• Texte proposé:
- - - - - - -
Depuis longtemps déjà, Jésus avait réuni autour de lui un certain nombre de disciples, outre les douze. C'est parmi eux qu'il en choisit soixante-dix, pour les envoyer devant lui, dans les localités de la Samarie qu'il devait visiter. Leur mission n'avait pas un caractère permanent comme celle dont les douze étaient chargés. Lorsqu'ils eurent traversé la Samarie et rejoint les autres disciples, il n'est plus fait aucune mention d'eux. En envoyant les soixante-dix, Jésus n'avait pas seulement l'intention de faire annoncer l'Évangile dans un plus grand nombre de lieux, pendant le laps de temps fort limité dont il disposait, puisqu'il voulait se trouver à Jérusalem pour la fête de la dédicace ; mais il tenait aussi à exercer leur foi et à leur fournir l'occasion de la confesser. De plus, par cet envoi des soixante-dix en Samarie, le Sauveur avait aussi en vue d'incliner les coeurs de tous ses disciples vers ces autres brebis « qui n'étaient pas de la bergerie » afin de les mettre en mesure de combattre plus tard l'étroitesse judaïque, qui s'opposait à l'entrée des païens dans l'Église chrétienne. Les instructions qu'il donna aux soixante-dix sont essentiellement les mêmes que celles des douze, ce qui était naturel, puisque les deux missions étaient identiques.
- - - - - - -
• Données extraites:
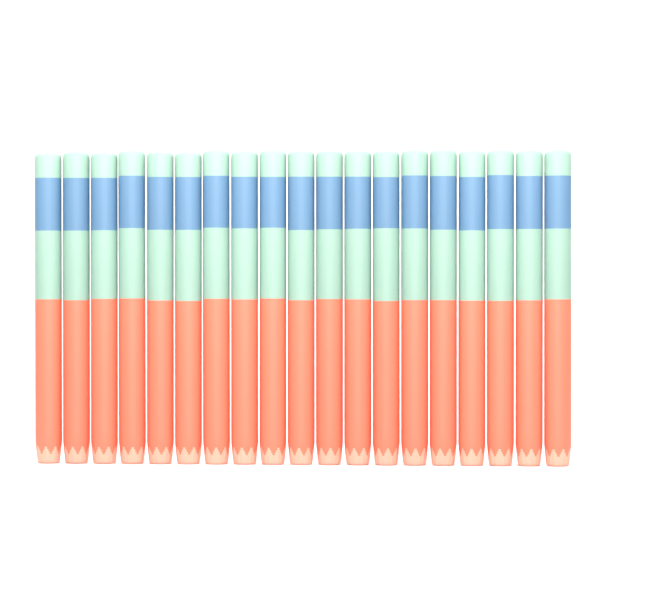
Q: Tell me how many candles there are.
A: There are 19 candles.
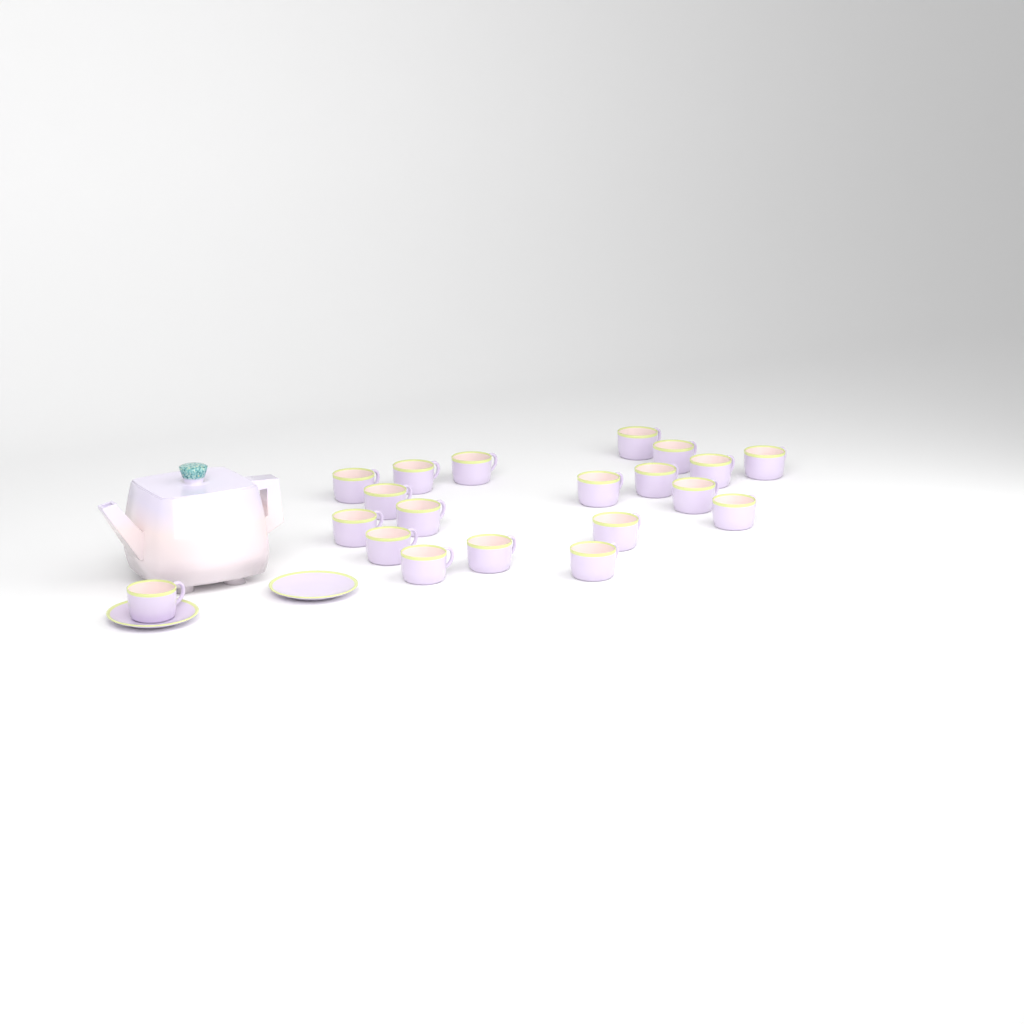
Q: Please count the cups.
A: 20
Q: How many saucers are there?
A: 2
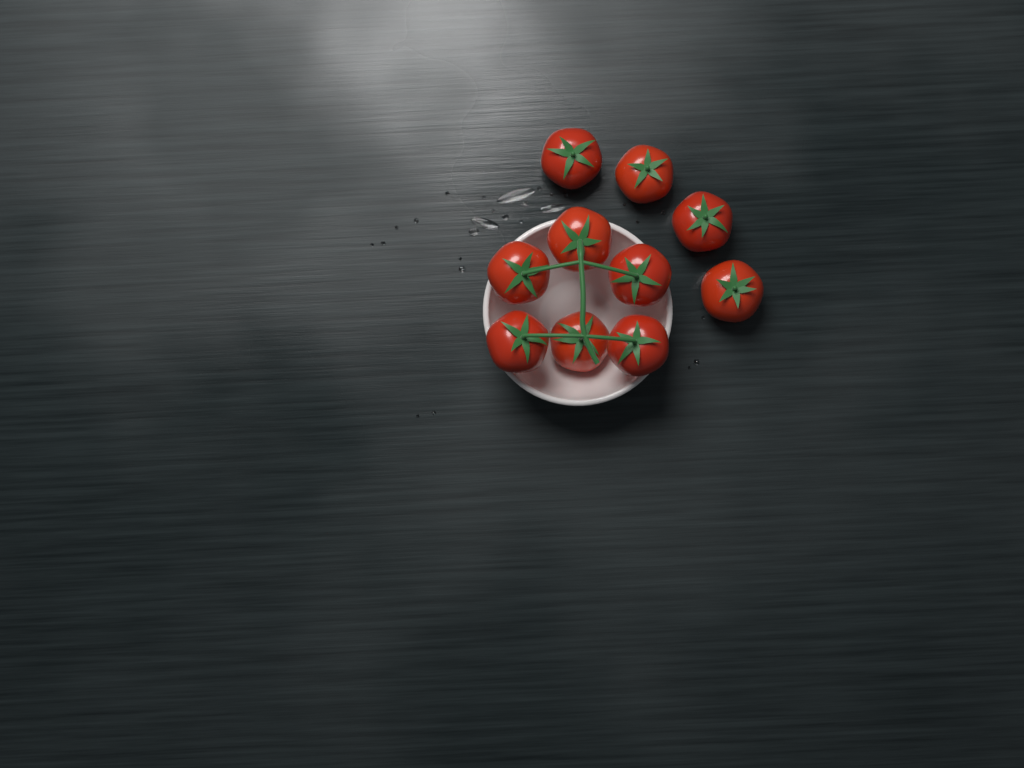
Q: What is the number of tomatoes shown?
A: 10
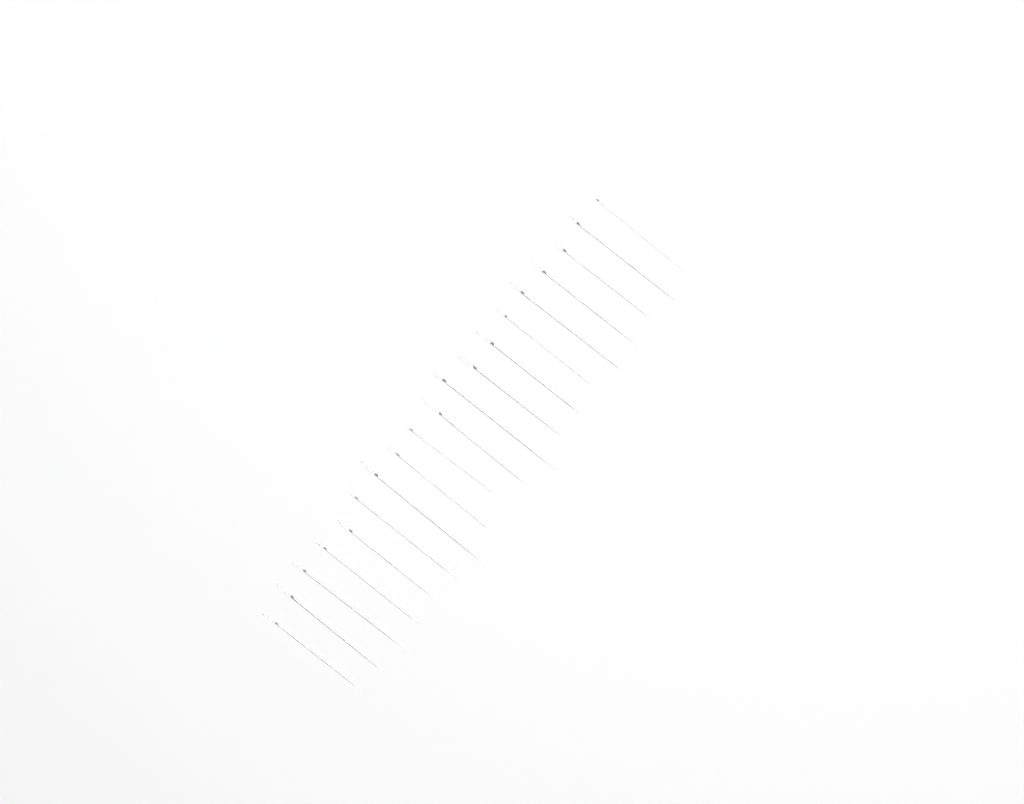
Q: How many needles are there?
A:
- - - - - - -
• Consignes de l'exercice: Dans le texte sur l'envoi des soixante-dix disciples, réécrivez sous forme de liste plus brève le paragraphe qui commence par « Depuis longtemps déjà », en gardant ses faits principaux.

• Réponse complète:
- Jésus avait réuni d'autres disciples en plus des douze. Parmi eux, il en choisit soixante-dix pour le précéder dans les localités de Samarie qu'il devait visiter.
- Leur mission n'était pas permanente, à la différence de celle des douze. Une fois la Samarie traversée et les autres disciples rejoints, il n'est plus fait mention d'eux.
- Jésus poursuivait plusieurs buts :
  - annoncer l'Évangile en plus de lieux durant le peu de temps qui restait avant la fête de la dédicace à Jérusalem ;
  - exercer leur foi et leur donner l'occasion de la confesser ;
  - incliner le cœur de tous ses disciples vers les « autres brebis », afin qu'ils combattent plus tard l'étroitesse judaïque opposée à l'entrée des païens dans l'Église.
- Les instructions données aux soixante-dix étaient pour l'essentiel celles des douze, puisque les deux missions étaient identiques.